Gereja umat Katolik menjadi gereja pertama yang hadir di kompleks keagamaan itu. Sejak 2008, umat Katolik di Doha dan sekitarnya bisa melaksanakan ibadah di gereja yang bisa menampung lebih dari 2.000 orang itu.
”Kami merasakan toleransi yang besar dari Qatari (sebutan warga Qatar asli) dan Pemerintah Qatar. Selain toleransi, Pemerintah Qatar juga melindungi dan memberikan fasilitas yang baik agar kami bisa beribadah,” ujar diaspora Indonesia yang tinggal di kawasan Al Rayyan, Albertus Retnanto.
KOMPAS/YUNIADHI AGUNG
Suasana makan siang di kediaman Profesor Albertus Retnanto, Guru Besar Teknik Perminyakan Universitas Texas A&M di Qatar, yang terletak di Doha, Jumat (23/12/2022). Setiap menjelang Natal, keluarga Profesor Albertus Retnanto mengundang diaspora Indonesia yang berada di Qatar untuk berkumpul menikmati makanan sekaligus menjadi ajang bertemu di sela kesibukan masing-masing.

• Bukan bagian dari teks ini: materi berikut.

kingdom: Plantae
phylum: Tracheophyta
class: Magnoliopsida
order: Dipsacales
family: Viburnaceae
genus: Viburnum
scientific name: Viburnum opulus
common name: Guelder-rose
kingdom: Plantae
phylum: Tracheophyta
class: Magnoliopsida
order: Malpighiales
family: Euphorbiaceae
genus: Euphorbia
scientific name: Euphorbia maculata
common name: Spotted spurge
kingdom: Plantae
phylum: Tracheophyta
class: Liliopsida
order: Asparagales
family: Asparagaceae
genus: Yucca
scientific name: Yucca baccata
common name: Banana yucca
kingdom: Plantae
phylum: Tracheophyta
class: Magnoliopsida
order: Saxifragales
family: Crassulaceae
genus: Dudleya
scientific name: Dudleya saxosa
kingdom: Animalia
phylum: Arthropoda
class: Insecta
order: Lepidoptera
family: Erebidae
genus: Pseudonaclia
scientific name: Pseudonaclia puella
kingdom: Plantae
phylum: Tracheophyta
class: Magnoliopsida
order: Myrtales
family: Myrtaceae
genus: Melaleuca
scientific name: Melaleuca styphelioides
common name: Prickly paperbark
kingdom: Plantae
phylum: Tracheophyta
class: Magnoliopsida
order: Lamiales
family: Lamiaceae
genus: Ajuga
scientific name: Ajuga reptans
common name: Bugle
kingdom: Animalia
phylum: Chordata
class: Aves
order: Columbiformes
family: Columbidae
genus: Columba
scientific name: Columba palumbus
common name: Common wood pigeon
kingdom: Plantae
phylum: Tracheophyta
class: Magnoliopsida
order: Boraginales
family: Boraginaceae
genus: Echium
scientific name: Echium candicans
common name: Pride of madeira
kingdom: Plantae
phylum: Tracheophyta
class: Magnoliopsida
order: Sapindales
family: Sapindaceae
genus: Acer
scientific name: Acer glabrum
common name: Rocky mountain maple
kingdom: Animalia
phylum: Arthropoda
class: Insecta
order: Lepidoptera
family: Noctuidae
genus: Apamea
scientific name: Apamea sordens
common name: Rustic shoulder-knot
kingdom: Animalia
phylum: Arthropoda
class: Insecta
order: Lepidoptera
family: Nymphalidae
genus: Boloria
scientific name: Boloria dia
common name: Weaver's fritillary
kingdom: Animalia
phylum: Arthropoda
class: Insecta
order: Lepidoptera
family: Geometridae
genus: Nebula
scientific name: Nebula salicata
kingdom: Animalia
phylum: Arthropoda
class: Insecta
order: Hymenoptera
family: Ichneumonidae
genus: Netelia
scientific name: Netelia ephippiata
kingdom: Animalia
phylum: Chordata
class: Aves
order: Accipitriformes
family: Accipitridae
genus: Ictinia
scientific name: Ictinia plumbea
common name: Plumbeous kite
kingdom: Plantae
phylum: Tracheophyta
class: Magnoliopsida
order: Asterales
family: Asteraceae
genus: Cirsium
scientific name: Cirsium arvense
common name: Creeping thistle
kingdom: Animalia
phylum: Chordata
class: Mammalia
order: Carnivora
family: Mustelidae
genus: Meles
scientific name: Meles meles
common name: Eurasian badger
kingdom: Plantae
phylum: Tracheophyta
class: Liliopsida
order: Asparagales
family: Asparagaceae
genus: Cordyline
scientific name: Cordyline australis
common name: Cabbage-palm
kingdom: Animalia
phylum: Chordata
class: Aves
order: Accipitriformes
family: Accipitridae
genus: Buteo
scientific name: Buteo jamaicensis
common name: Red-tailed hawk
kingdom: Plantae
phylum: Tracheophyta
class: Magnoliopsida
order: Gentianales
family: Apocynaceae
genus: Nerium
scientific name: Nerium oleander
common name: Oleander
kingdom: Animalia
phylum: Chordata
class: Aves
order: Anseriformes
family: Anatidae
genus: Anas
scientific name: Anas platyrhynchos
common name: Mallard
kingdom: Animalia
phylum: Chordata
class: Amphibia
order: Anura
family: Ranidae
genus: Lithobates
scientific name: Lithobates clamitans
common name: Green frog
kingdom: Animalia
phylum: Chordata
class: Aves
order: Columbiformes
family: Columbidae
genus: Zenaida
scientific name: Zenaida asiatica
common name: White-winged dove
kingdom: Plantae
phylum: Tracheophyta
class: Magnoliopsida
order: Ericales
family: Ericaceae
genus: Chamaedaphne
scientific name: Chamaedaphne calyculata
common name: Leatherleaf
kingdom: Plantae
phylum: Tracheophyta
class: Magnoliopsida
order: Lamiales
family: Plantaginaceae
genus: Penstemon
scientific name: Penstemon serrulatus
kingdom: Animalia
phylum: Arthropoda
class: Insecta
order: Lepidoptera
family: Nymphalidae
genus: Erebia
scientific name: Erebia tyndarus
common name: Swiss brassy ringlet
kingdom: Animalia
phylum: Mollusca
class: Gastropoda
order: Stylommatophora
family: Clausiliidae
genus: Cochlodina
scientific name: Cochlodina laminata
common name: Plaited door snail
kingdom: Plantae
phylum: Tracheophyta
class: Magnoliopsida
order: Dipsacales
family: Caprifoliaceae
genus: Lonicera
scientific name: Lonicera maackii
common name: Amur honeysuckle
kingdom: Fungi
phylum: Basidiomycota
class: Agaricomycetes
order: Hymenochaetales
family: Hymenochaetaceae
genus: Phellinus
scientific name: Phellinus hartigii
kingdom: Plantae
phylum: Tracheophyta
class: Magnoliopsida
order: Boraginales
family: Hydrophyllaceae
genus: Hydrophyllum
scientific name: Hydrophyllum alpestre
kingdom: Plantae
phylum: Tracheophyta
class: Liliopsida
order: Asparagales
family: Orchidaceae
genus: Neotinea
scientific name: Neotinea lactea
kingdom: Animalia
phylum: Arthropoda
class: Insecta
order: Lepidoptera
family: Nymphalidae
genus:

Hari itu, Albertus dan istrinya, Paulina Tati Kurwati, menjamu 26 orang Indonesia untuk menyambut Natal. Sate ayam, bakso, empal gentong dipadu karak cai, minuman khas Qatar, mewarnai acara hari itu.
Sementara itu, komunitas Kristiani Indonesia lainnya di Qatar juga menyelenggarakan perayaan Natal. Mereka melaksanakan perayaan Natal anak- anak di Gereja International Full Gospel Fellowship (IFGF), Sabtu (17/12/2022).
Agenda tahunan untuk menyambut Natal itu memadukan ibadah dengan pentas seni, seperti tarian anak-anak, drama, performa musik, dan ditutup dengan pembagian hadiah dari Sinterklas.
Esra Selvia Gurning, Koordinator Pelayanan Anak Gereja IFGF Qatar, mengungkapkan, perayaan Natal anak-anak itu juga diikuti oleh warga negara lain, seperti Filipina, Kenya, dan Amerika Serikat.
”Sekitar 100 anak hadir meramaikan kegiatan kami tahun ini. Tujuan kami menyelenggarakan kegiatan itu agar anak- anak bisa bersukacita,” tutur Esra.
Kangen rasa kekeluargaan
Menurut Deonisius Pradipta Aprisa (25), mahasiswa Universiteit Gent di Belgia, perayaan Natal di Indonesia berbeda dengan di luar negeri. Saat di negeri sendiri, rasa kekeluargaan antar-umat terasa sebab warga saling mengenal satu sama lain sehingga tampak ”guyub”. Hal itu tak ditemukan saat ia merayakan Natal di negara-negara Eropa selama ini. Namun, perayaan memang tampak ramai secara historis dan budaya, bukan dari aspek keagamaan. ”Tapi rindu guyubnya dan bareng keluarga,” ujar Deo.
Natal memang berbeda kali ini bagi sebagian orang. Namun, makna kekasih dan bahagia dengan keluarga tetap menjadi napas yang tak lekang.